▶ **Text excerpt**:
Since the $\lambda$ parameter is constrained to $\lambda > 0$ but the
numerical optimizer expects unconstrained parameters, we use a change
of variables $\lambda = e^w$ and optimize an unconstrained value $w$.

The gradient of the log likelihood with respect to $\mu$, $w$, and
$\alpha$ is:

%% xref: STL9/118-120
\begin{eqnarray}
\frac{\partial \log L}{\partial \mu} & = &
  \sum_{i=1}^n \frac{\lambda (\alpha+1)}{1+\alpha\lambda(x_i-\mu)}
 -\sum_{i=1}^n \lambda \exp
    \left\{ -\frac{\alpha+1}{\alpha} \log
          \left[1+\alpha\lambda(x_i-\mu)\right] \right\}
\\%
\label{eqn:gev_mupartial}
\frac{\partial \log L}{\partial w} & = &
  n - \sum_{i=1}^{n} \frac{\lambda (\alpha+1) (x_i - \mu)}
                          {1 + \alpha \lambda (x_i - \mu)}
  + \sum_{i=1}^n \lambda (x_i - \mu)

▶ **Exercise directions**: Continue the log-likelihood gradient derivation above from the point where it stops.

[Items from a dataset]
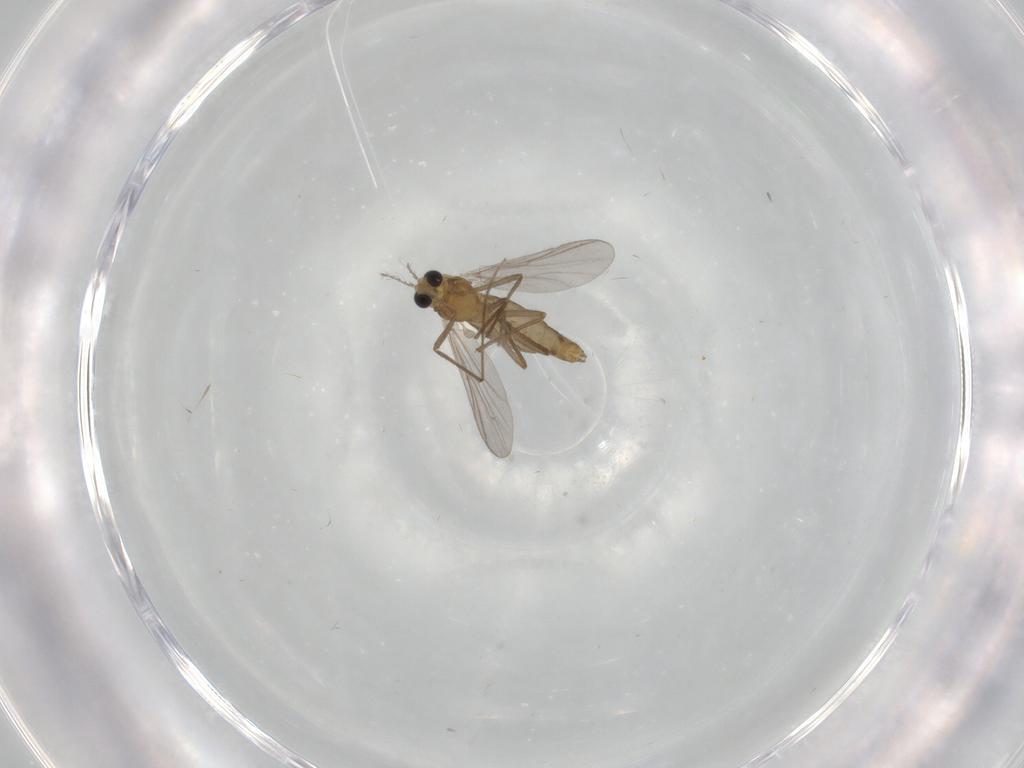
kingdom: Animalia
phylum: Arthropoda
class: Insecta
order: Diptera
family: Chironomidae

▶ **Response to the exercise**:
         \exp \left\{ -\frac{\alpha+1}{\alpha} \log
          \left[1+\alpha\lambda(x_i-\mu)\right] \right\}
\\%
\label{eqn:gev_wpartial}
\frac{\partial \log L}{\partial \alpha} & = &
   \sum_{i=1}^n \left\{
      \begin{array}{l}
      - \frac{\alpha+1}{\alpha} \frac{\lambda(x_i-\mu)}
                                  {1 +\alpha\lambda(x_i-\mu)}\\
      + \frac{1}{\alpha^2} \log \left[ 1 + \alpha\lambda(x_i - \mu) \right]\\
      + \frac{1}{\alpha} \frac{\lambda(x_i-\mu)}
                          {1 +\alpha\lambda(x_i-\mu)}
      e^{-\frac{1}{\alpha} \log\left[ 1 + \alpha\lambda(x_i - \mu) \right]}\\
     -  \frac{1}{\alpha^2} \log \left[ 1 + \alpha\lambda(x_i - \mu) \right]
      e^{-\frac{1}{\alpha} \log\left[ 1 + \alpha\lambda(x_i - \mu)
	 \right]}
     \end{array}
     \right.
\\%
\label{eqn:gev_alphapartial}
\end{eqnarray}

When $|\alpha\lambda(x_i - \mu)|$ approaches $0$, the GEV approximates
a Gumbel distribution and these equations can be simplified using the
approximation $\log(1+a) \simeq a$.